What to work on
Please copy the records word for word, starting with the line that contains "locality: Bay St. Louis." and going on through the end of the records.

Extracted data entries
## START
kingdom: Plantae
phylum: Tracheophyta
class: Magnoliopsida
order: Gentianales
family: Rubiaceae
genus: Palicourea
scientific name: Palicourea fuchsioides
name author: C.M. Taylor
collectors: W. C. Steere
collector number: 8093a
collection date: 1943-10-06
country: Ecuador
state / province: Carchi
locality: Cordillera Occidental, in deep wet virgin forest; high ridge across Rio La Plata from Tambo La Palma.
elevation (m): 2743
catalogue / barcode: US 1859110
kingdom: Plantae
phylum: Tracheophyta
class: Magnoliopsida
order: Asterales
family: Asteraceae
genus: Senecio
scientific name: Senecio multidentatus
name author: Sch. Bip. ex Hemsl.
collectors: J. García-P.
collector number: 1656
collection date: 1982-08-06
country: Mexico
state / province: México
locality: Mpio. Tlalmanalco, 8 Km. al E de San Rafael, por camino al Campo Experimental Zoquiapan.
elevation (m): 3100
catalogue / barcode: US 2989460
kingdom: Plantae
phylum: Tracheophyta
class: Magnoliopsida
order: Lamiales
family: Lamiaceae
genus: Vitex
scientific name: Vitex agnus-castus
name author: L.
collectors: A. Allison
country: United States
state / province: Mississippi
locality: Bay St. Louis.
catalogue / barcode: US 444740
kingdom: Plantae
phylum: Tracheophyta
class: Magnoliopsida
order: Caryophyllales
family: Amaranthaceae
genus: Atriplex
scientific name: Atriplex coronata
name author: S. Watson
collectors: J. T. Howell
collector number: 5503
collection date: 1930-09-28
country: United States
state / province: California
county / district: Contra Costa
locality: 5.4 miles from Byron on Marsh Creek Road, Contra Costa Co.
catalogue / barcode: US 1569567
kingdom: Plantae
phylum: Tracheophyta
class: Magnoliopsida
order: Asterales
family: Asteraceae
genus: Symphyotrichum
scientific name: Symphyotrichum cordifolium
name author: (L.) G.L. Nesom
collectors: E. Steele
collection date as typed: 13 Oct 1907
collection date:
## END
Written answer
locality: Bay St. Louis.
catalogue / barcode: US 444740
kingdom: Plantae
phylum: Tracheophyta
class: Magnoliopsida
order: Caryophyllales
family: Amaranthaceae
genus: Atriplex
scientific name: Atriplex coronata
name author: S. Watson
collectors: J. T. Howell
collector number: 5503
collection date: 1930-09-28
country: United States
state / province: California
county / district: Contra Costa
locality: 5.4 miles from Byron on Marsh Creek Road, Contra Costa Co.
catalogue / barcode: US 1569567
kingdom: Plantae
phylum: Tracheophyta
class: Magnoliopsida
order: Asterales
family: Asteraceae
genus: Symphyotrichum
scientific name: Symphyotrichum cordifolium
name author: (L.) G.L. Nesom
collectors: E. Steele
collection date as typed: 13 Oct 1907
collection date:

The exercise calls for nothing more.